___ TEXTE CITÉ

Et il décida (…) qu’il ne garderait de l’Afrique que la beauté des galbes, l’équilibre des volumes, la vérité expressive des formes, la fonction symbolique de ses sculptures et de ses masques et que la préparation de sa grande exposition serait paradoxalement une retraite ou un moyen de se préserver d’un univers qui le déconcertait et l’affolait parce qu’il n’en déchiffrait aucun signe objectif et concret [49].

 

L’approche formelle et scientifique demeure stérile, en cela qu’elle ne parvient pas à convier le vivant, mais au contraire enferme les objets et les arts dans l’espace de contemplation anesthésiant du musée. Les arts d’Afrique demeurent des « trophées de l’empire », pour reprendre le titre d’une exposition critique organisée par l’artiste Keith Piper à Hull, Bristol et Liverpool [50].
      A l’envers de la médaille se dessine la silhouette du frère d’Abel, Jason. Figure hybride, du guérisseur, Jason est aussi figure de Caïn, père des arts, « le forgeron, celui qui était Numu Bala, ou celui qui avait pour lui les génies de l’eau et du feu » [51]. C’est lui sans doute l’homme au panama qui soustrait les trois masques après l’accident du port et attise la colère des dockers. Jason habite les entrailles des docks, là où les ouvriers travaillent encore et où il se mêle à la communauté africaine et caribéenne. Il est « géographe et géomètre, géologue et arpenteur du sol » [52] peintre et sculpteur, celui qui écrit sur le sol et auquel tous les matériaux conviennent pour agencer le réel. En somme, il est à l’image d’un art africain non assujetti à l’Histoire héritée du passé colonial, et d’un art contemporain vivant qui se refuse à être empaqueté pour une consommation ’à distance’.

______
___ ENTRÉES FOURNIES

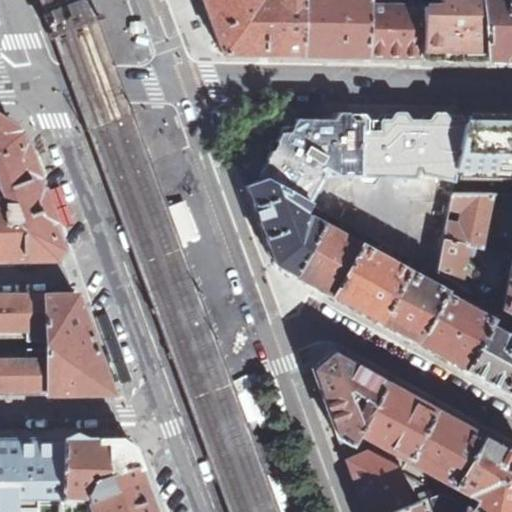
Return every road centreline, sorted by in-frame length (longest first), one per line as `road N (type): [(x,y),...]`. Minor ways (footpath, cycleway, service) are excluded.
road 1 (residential): [(41,80),(164,412)]
road 2 (tertiary): [(175,80),(511,84)]
road 3 (residential): [(511,432),(289,316),(262,328)]
road 4 (residential): [(262,328),(175,80)]
road 5 (residential): [(329,511),(262,328)]
road 6 (residential): [(164,412),(0,416)]
road 7 (tertiary): [(41,80),(175,80)]
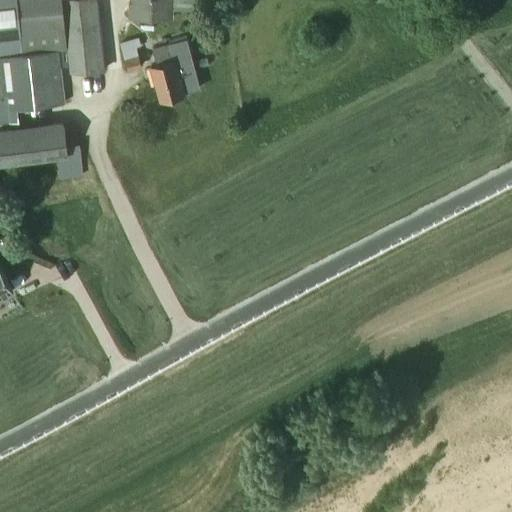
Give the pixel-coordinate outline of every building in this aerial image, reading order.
[(15,0),(0,0),(0,57),(22,55),(15,0)] [(128,0),(128,20),(173,20),(173,6),(196,5),(195,0),(128,0)] [(138,37),(120,42),(128,71),(140,67),(135,46),(140,44),(138,37)] [(152,48),(157,64),(151,66),(160,100),(183,93),(183,92),(200,88),(185,40),(152,48)] [(0,74),(2,96),(0,96),(0,121),(11,120),(14,120),(18,119),(17,108),(65,103),(62,74),(60,51),(22,55),(0,57),(0,74)] [(63,123),(45,125),(48,157),(66,155),(63,123)] [(79,156),(65,157),(67,179),(81,178),(79,156)] [(0,267),(0,296),(13,290),(0,267)]
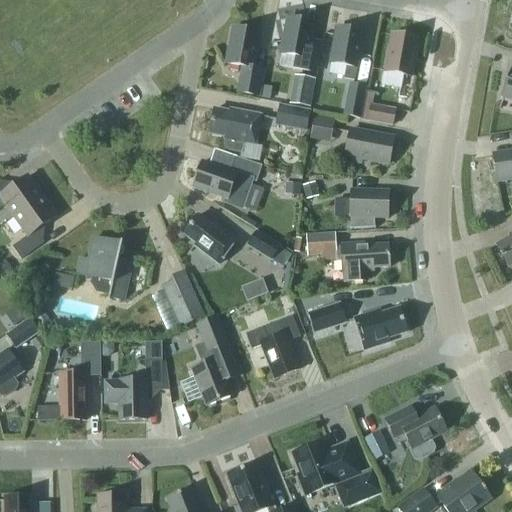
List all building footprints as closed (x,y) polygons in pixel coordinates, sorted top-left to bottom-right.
[(281,55),(296,57),(294,70),(304,72),(307,59),(314,24),(288,19),(281,55)] [(242,67),(239,80),(250,82),(247,96),(259,99),(264,73),(252,70),(252,69),(259,34),(233,29),(226,64),(242,67)] [(330,64),(346,67),(343,79),(354,81),(356,69),(363,34),(337,29),(330,64)] [(384,73),(411,78),(418,40),(391,35),(384,73)] [(511,72),(502,97),(511,100),(511,72)] [(294,78),(289,105),(310,109),(315,82),(294,78)] [(343,117),(361,121),(367,88),(349,85),(343,117)] [(274,127),(307,133),(311,112),(278,106),(274,127)] [(369,106),(366,123),(393,128),(396,111),(369,106)] [(225,138),(223,146),(225,150),(229,153),(241,156),(244,144),(254,146),(260,117),(230,111),(230,113),(214,110),(209,135),(225,138)] [(330,144),(334,121),(314,117),(310,140),(330,144)] [(361,160),(388,165),(393,139),(350,131),(344,161),(360,164),(361,160)] [(497,182),(511,179),(511,152),(493,156),(497,182)] [(261,167),(235,158),(230,173),(201,163),(193,188),(226,200),(225,203),(242,209),(251,181),(256,183),(261,167)] [(0,209),(4,206),(13,218),(42,197),(28,177),(6,192),(0,183),(0,209)] [(285,184),(284,196),(299,197),(300,185),(285,184)] [(315,184),(302,187),(306,201),(318,198),(315,184)] [(387,219),(388,192),(351,191),(350,218),(352,218),(351,227),(348,227),(348,228),(374,229),(375,219),(387,219)] [(56,217),(42,197),(13,218),(27,238),(12,248),(21,260),(43,244),(35,232),(56,217)] [(194,248),(218,266),(236,242),(212,224),(210,226),(198,216),(183,236),(195,245),(194,248)] [(246,248),(271,264),(281,248),(256,232),(246,248)] [(511,234),(509,236),(510,238),(496,246),(509,268),(511,266),(511,234)] [(306,236),(307,256),(322,256),(321,236),(306,236)] [(92,284),(97,292),(109,295),(108,300),(109,300),(110,298),(123,301),(132,264),(118,261),(122,244),(121,243),(120,245),(93,239),(88,262),(81,260),(81,259),(80,259),(77,275),(93,278),(92,284)] [(371,244),(335,246),(336,262),(342,262),(343,274),(344,283),(365,282),(364,273),(373,272),(373,270),(389,268),(388,246),(372,247),(371,244)] [(4,260),(0,263),(0,274),(3,279),(13,272),(4,260)] [(203,318),(183,274),(172,279),(174,282),(162,288),(180,328),(203,318)] [(307,315),(314,336),(347,325),(340,304),(307,315)] [(354,320),(364,351),(389,343),(388,340),(407,334),(399,310),(380,316),(379,312),(354,320)] [(43,313),(34,319),(42,331),(51,325),(43,313)] [(300,338),(292,317),(245,335),(251,351),(261,347),(274,381),(299,371),(288,342),(300,338)] [(204,365),(191,370),(206,407),(232,397),(226,383),(240,377),(217,318),(196,326),(204,345),(196,348),(201,359),(202,359),(204,365)] [(5,336),(15,351),(39,334),(29,319),(5,336)] [(40,338),(31,344),(37,352),(46,346),(40,338)] [(84,344),(85,371),(100,371),(100,358),(100,345),(100,344),(84,344)] [(114,345),(100,345),(100,358),(108,358),(114,353),(114,345)] [(0,400),(5,400),(15,393),(17,387),(13,380),(23,374),(7,351),(0,355),(0,400)] [(105,404),(119,404),(120,421),(146,421),(146,392),(162,392),(162,362),(145,362),(145,381),(119,382),(119,383),(105,383),(105,404)] [(61,406),(61,422),(86,421),(85,405),(88,405),(87,375),(59,375),(59,406),(61,406)] [(394,440),(404,435),(416,458),(419,459),(432,452),(433,449),(429,441),(446,432),(435,409),(409,422),(403,411),(384,421),(394,440)] [(366,440),(372,453),(386,447),(381,434),(366,440)] [(300,475),(297,476),(305,497),(338,484),(347,507),(379,495),(370,472),(360,476),(347,444),(325,453),(322,443),(292,455),(300,475)] [(227,476),(240,511),(261,511),(268,510),(268,511),(294,511),(292,506),(277,511),(275,511),(257,465),(227,476)] [(449,487),(436,497),(430,501),(423,491),(399,509),(400,511),(429,511),(441,504),(446,511),(460,511),(464,510),(465,511),(470,511),(489,499),(471,474),(450,489),(449,487)] [(386,482),(384,493),(400,496),(402,485),(386,482)] [(202,511),(198,501),(196,502),(191,490),(167,500),(171,511),(169,511),(168,511),(202,511)] [(97,497),(97,511),(145,511),(146,511),(125,511),(125,497),(97,497)] [(5,499),(5,511),(31,511),(32,498),(5,499)]
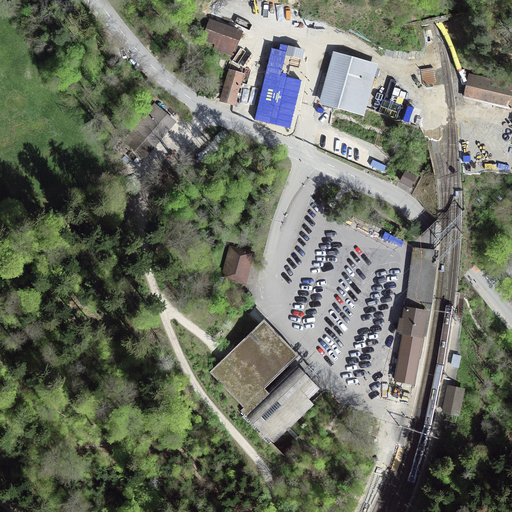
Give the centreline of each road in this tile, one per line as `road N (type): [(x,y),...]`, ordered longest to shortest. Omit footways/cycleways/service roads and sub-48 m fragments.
road 1 (tertiary): [(511,320),(407,206),(209,110),(160,75),(98,0)]
road 2 (track): [(266,472),(173,341),(139,225),(154,166),(209,110)]
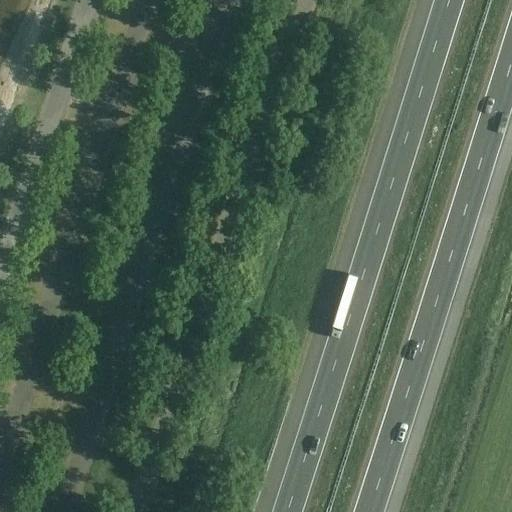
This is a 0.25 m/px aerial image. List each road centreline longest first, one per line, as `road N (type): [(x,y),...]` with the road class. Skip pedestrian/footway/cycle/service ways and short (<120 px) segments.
road 1 (motorway): [(438,0),(274,511)]
road 2 (motorway): [(370,511),(511,63)]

______

→ TRAVAIL À FAIRE:
1 > Les affirmations (a), (b) et (c) ci-dessous concordent-elles avec le texte cité ? Répondez à chacune par oui ou par non, en citant textuellement les mots du texte qui tranchent.
(a) L'exposition critique de Keith Piper a été présentée à Hull, Bristol et Liverpool.
(b) Jason vit loin des docks, à l'écart des ouvriers.
(c) L'approche formelle et scientifique y est jugée féconde.
2 > Pouvez-vous recopier fidèlement le passage du texte cité qui commence par « Et il décida » et se poursuit jusqu'à « objectif et concret [49]. » ?

→ LES RÉSULTATS:
1 >
(a) Oui : « organisée par l’artiste Keith Piper à Hull, Bristol et Liverpool ».
(b) Non : « Jason habite les entrailles des docks, là où les ouvriers travaillent encore ».
(c) Non : « L’approche formelle et scientifique demeure stérile ».

2 >
Et il décida (…) qu’il ne garderait de l’Afrique que la beauté des galbes, l’équilibre des volumes, la vérité expressive des formes, la fonction symbolique de ses sculptures et de ses masques et que la préparation de sa grande exposition serait paradoxalement une retraite ou un moyen de se préserver d’un univers qui le déconcertait et l’affolait parce qu’il n’en déchiffrait aucun signe objectif et concret [49].